Plane Ticket Pricing
I’ve been recently booking plane tickets and hoping to find the best price with as few stops and layovers as possible. Consequently, I became interested in how plane ticket pricing worked. Here is a resource I found online : http://www.johnlazarev.com/Lazarev_GML.pdf. I mostly focused on reading sections 1-3 because I can’t pretend to understand the later sections. Overall, the author of this paper discusses how airlines agree with each other to select from a discrete set of prices for each ticket instead of allowing for airplanes to raise or lower prices by an arbitrary amount such as 1 dollar. The author in this paper argues how this may be beneficial to all airlines as long as each party commits.
I see connections between this and market clearing prices. Here, the goal is to less about selling all tickets to consumers who place values on each ticket. Instead, the goal to maximize profit for the airlines. In this case, by independently coming up with a “menu” of prices and making this available to other airlines, the multiple parties can cooperate to maximize joint profit. In this case, the “price” of each ticket is not set to maximize the “social” good or to prevent one customer from receiving a bad deal, which is what we talked about in class. Instead the goal in to maximize profit for the airlines.

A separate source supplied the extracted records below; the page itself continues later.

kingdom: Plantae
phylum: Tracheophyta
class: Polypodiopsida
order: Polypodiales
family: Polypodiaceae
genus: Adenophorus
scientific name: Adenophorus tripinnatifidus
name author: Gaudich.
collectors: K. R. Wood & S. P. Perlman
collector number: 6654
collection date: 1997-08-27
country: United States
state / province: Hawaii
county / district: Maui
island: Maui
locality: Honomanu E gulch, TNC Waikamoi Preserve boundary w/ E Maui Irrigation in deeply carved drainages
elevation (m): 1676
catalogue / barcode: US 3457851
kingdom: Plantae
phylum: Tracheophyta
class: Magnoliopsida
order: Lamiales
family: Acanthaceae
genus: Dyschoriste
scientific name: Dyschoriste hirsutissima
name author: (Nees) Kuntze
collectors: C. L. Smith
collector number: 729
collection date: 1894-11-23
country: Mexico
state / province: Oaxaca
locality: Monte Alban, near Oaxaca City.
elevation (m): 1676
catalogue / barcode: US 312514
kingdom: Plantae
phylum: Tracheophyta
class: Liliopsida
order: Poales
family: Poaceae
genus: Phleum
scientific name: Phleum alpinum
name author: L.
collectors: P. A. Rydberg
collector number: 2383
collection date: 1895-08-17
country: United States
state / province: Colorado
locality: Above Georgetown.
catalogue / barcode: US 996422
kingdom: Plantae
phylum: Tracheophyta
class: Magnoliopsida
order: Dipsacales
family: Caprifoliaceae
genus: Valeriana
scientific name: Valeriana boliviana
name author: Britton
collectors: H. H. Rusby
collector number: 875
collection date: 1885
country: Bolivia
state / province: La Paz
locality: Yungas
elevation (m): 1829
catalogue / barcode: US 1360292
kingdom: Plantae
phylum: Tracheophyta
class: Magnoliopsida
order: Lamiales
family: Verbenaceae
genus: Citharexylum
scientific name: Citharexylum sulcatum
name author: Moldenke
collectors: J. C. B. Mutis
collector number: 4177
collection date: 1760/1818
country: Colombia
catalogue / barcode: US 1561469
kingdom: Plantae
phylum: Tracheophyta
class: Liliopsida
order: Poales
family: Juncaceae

I have been thinking about how this would affect my actions as a customer. One thing I am interested in is whether there is a way to know the “menu” of prices airlines choose from. In this case, at least I can know how low prices can be set to. However, in many ways, there is very little an individual consumer can do to affect how airlines set prices. If anything we have to look at how much value we as an individual may place on each ticket and whether or not we are willing to fly out of different airports or spend longer times traveling.